Stepping up for Tamil

For Rahman, who is usually reserved and wary of controversies, this is not the first time when he has stepped up to defend his mother tongue. In 2021, he had left the stage when the anchor, during the promotion of one of his films, started speaking to him in Hindi.

Now, the music director is being targeted by pro-BJP groups for not embracing Hindi as a common language despite working in several Bollywood films.

Film critic Suresh Kannan said criticism against Rahman for speaking in favour of Tamil and not Hindi because of his Bollywood connect is unfair.

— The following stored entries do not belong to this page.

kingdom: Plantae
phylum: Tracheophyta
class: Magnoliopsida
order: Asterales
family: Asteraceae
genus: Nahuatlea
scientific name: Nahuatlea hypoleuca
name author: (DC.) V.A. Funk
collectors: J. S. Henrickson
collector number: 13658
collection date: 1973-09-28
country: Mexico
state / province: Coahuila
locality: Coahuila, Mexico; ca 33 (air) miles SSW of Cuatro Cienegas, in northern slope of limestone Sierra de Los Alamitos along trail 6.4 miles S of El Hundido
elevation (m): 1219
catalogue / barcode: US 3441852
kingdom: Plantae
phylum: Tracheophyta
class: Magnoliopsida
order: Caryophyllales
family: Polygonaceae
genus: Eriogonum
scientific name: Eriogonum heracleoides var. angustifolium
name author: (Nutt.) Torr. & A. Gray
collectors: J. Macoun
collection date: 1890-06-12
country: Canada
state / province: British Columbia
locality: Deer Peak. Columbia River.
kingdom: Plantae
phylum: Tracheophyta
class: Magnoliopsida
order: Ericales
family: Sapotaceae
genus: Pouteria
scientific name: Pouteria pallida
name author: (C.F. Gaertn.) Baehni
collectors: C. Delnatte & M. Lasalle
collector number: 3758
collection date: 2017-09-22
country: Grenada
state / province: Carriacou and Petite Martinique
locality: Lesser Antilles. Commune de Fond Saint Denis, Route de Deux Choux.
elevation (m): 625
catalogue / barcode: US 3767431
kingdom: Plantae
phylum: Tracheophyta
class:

“The argument that Rahman shot to fame after working in Hindi films is baseless. He had his own market and Bollywood exploited it well. He became a brand in himself and the Hindi film industry used it for its business. He could have also experienced some kind of discrimination in Bollywood because he is a Tamil. That could have made him to support the Tamil cause,” Suresh Kannan said.

Narayanan Thirupathy, one of the spokespersons of Tamil Nadu BJP, said that Rahman has a right to freedom of expression and he acted accordingly.

“He (Rahman) could have his own opinions. But one should understand and accept what the majority is thinking. He wants Tamil to be the link language. There is nothing wrong in it. But he should know what the Constitution says on this matter,” Thirupathy said.

Mob culture

Poet and literary researcher Kadarkarai said that many believe that just because Rahman shared an image of Mother Tamil, the language Tamil would be saved, but the reality is different.

“This is one of the examples of how mob culture works in the country today. If Rahman gives Bharathidasan’s books to people instead of sharing an image with the poet’s lines, it would create more impact. The fact is the Dravidian parties in the last 50 years, have not brought a good edition of Bharathidasan’s works, but they live using his words only in stages of public meetings,” he said.